Os dois remédios têm como princípio ativo a tirzepatida e têm sido utilizados para emagrecimento.
Há uma disputa de lobbies no Congresso envolvendo outra caneta emagrecedora, o Ozempic.
A atual fabricante, Novo Nordisk, defende um projeto de lei que pode prorrogar em cinco anos seus direitos sobre o produto, enquanto farmacêuticas nacionais querem barrar a iniciativa para produzir suas próprias versões.
De acordo com a companhia, o órgão responsável pela análise de patentes teria permanecido em estado de inércia no processo por quase oito anos. O pedido inicial da empresa foi feito em março de 2006 e o registro foi concedido 13 anos depois, em março de 2019.

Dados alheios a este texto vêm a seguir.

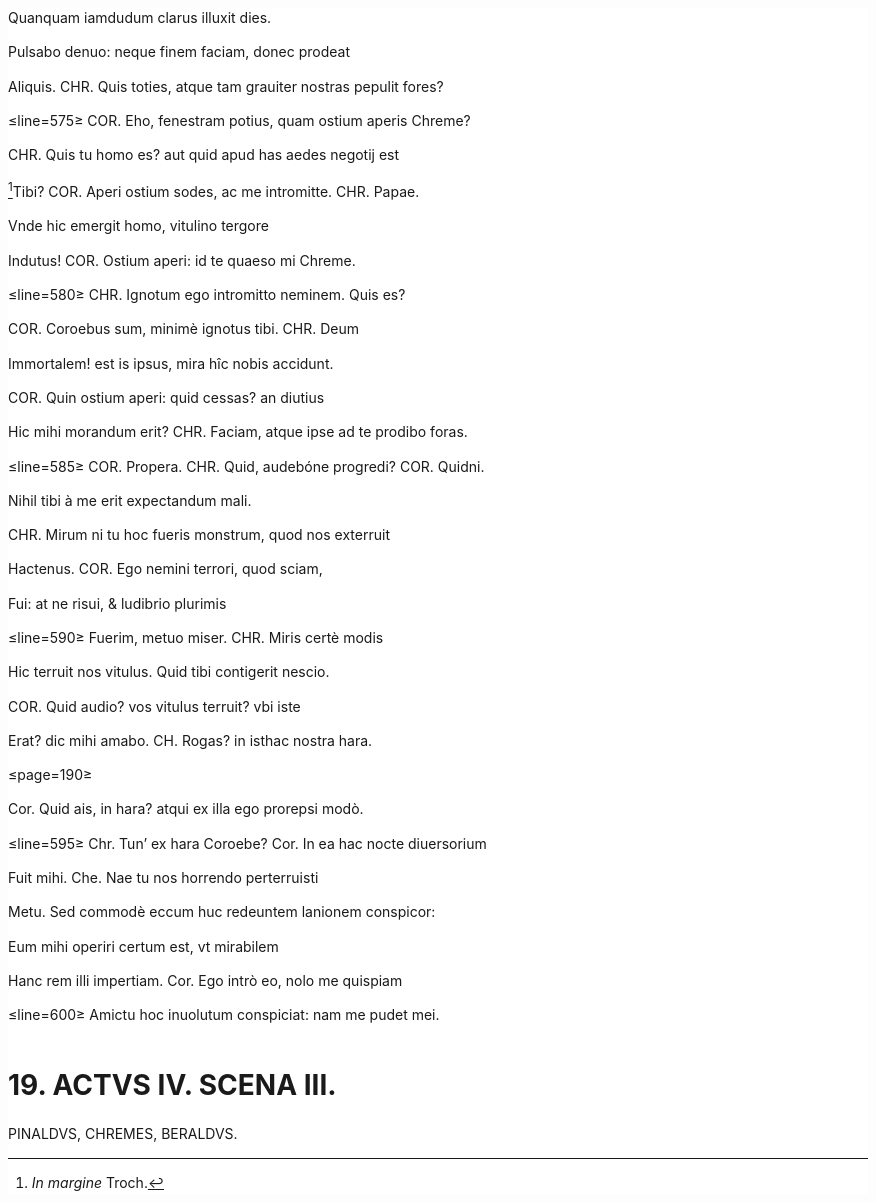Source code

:Quanquam iamdudum clarus illuxit dies.

Pulsabo denuo: neque finem faciam, donec prodeat

Aliquis. CHR. Quis toties, atque tam grauiter nostras pepulit fores?

≤line=575≥ COR. Eho, fenestram potius, quam ostium aperis Chreme?

CHR. Quis tu homo es? aut quid apud has aedes negotij est

[^32]Tibi? COR. Aperi ostium sodes, ac me intromitte. CHR. Papae.

Vnde hic emergit homo, vitulino tergore

Indutus! COR. Ostium aperi: id te quaeso mi Chreme.

≤line=580≥ CHR. Ignotum ego intromitto neminem. Quis es?

COR. Coroebus sum, minimè ignotus tibi. CHR. Deum

Immortalem! est is ipsus, mira hîc nobis accidunt.

COR. Quin ostium aperi: quid cessas? an diutius

Hic mihi morandum erit? CHR. Faciam, atque ipse ad te prodibo foras.

≤line=585≥ COR. Propera. CHR. Quid, audebóne progredi? COR. Quidni.

Nihil tibi à me erit expectandum mali.

CHR. Mirum ni tu hoc fueris monstrum, quod nos exterruit

Hactenus. COR. Ego nemini terrori, quod sciam,

Fui: at ne risui, & ludibrio plurimis

≤line=590≥ Fuerim, metuo miser. CHR. Miris certè modis

Hic terruit nos vitulus. Quid tibi contigerit nescio.

COR. Quid audio? vos vitulus terruit? vbi iste

Erat? dic mihi amabo. CH. Rogas? in isthac nostra hara.

≤page=190≥

Cor. Quid ais, in hara? atqui ex illa ego prorepsi modò.

≤line=595≥ Chr. Tun’ ex hara Coroebe? Cor. In ea hac nocte diuersorium

Fuit mihi. Che. Nae tu nos horrendo perterruisti

Metu. Sed commodè eccum huc redeuntem lanionem conspicor:

Eum mihi operiri certum est, vt mirabilem

Hanc rem illi impertiam. Cor. Ego intrò eo, nolo me quispiam

≤line=600≥ Amictu hoc inuolutum conspiciat: nam me pudet mei.

# 19. ACTVS IV. SCENA III.

PINALDVS, CHREMES, BERALDVS.


[^1]: *In margine* Troch.
[^2]: *In margine* Troch.
[^3]: *In margine* Troch. 2.
[^4]: *In margine* Troch.
[^5]: *In margine* Troch.
[^6]: *In margine* Troch. 2.
[^7]: *In margine* Troch.
[^8]: *In margine* Troch. 3.
[^9]: *In margine* Troch.
[^10]: *In margine* Troch.
[^11]: *In margine* Troch.
[^12]: *In margine* Troch.
[^13]: *In margine* Troch.
[^14]: *In margine* Troch.
[^15]: *In margine* Troch.
[^16]: *In margine* Troch. 2.
[^17]: *In margine* Troch.
[^18]: *In margine* Troch.
[^19]: *In margine* Troch. 2.
[^20]: *In margine* Troch.
[^21]: *In margine* Troch. 2.
[^22]: *In margine* Troch.
[^23]: *In margine* Troch.
[^24]: *In margine* Troch.
[^25]: *In margine* Troch.
[^26]: *In margine* Troch.
[^27]: *In margine* Troch.
[^28]: *In margine* Troch. 2.
[^29]: *In margine* Troch. 2.
[^30]: *In margine* Troch.
[^31]: *In margine* Troch.
[^32]: *In margine* Troch.
[^33]: *In margine* Troch. 2.
[^34]: *In margine* Troch.
[^35]: *In margine* Troch.
[^36]: *In margine* Troch.
[^37]: *In margine* Troch.
[^38]: *In margine* Troch. 2.
[^39]: *In margine* Troch.
[^40]: *In margine* Troch.
[^41]: *In margine* Troch.
[^42]: *In margine* Troch.
[^43]: *In margine* Troch.
[^44]: *In margine* Troch.
[^45]: *In margine* Troch.
[^46]: *In margine* Troch.
[^47]: *In margine* Troch.
[^48]: *In margine* Troch.
[^49]: *In margine* Troch. 2.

A empresa levou a argumentação à Justiça, mas o Superior Tribunal de Justiça barrou o pleito em novembro. A decisão manteve a data original do vencimento para março e abriu espaço para a entrada de versões mais baratas.
Agora, a empresa tenta mudar a situação no Congresso defendendo uma alteração na legislação. O tema está sendo discutido principalmente por meio do projeto 5810/2025, que prevê prorrogação de até cinco anos no prazo de patentes "sempre que houver comprovado atraso" cuja responsabilidade não seja da parte interessada.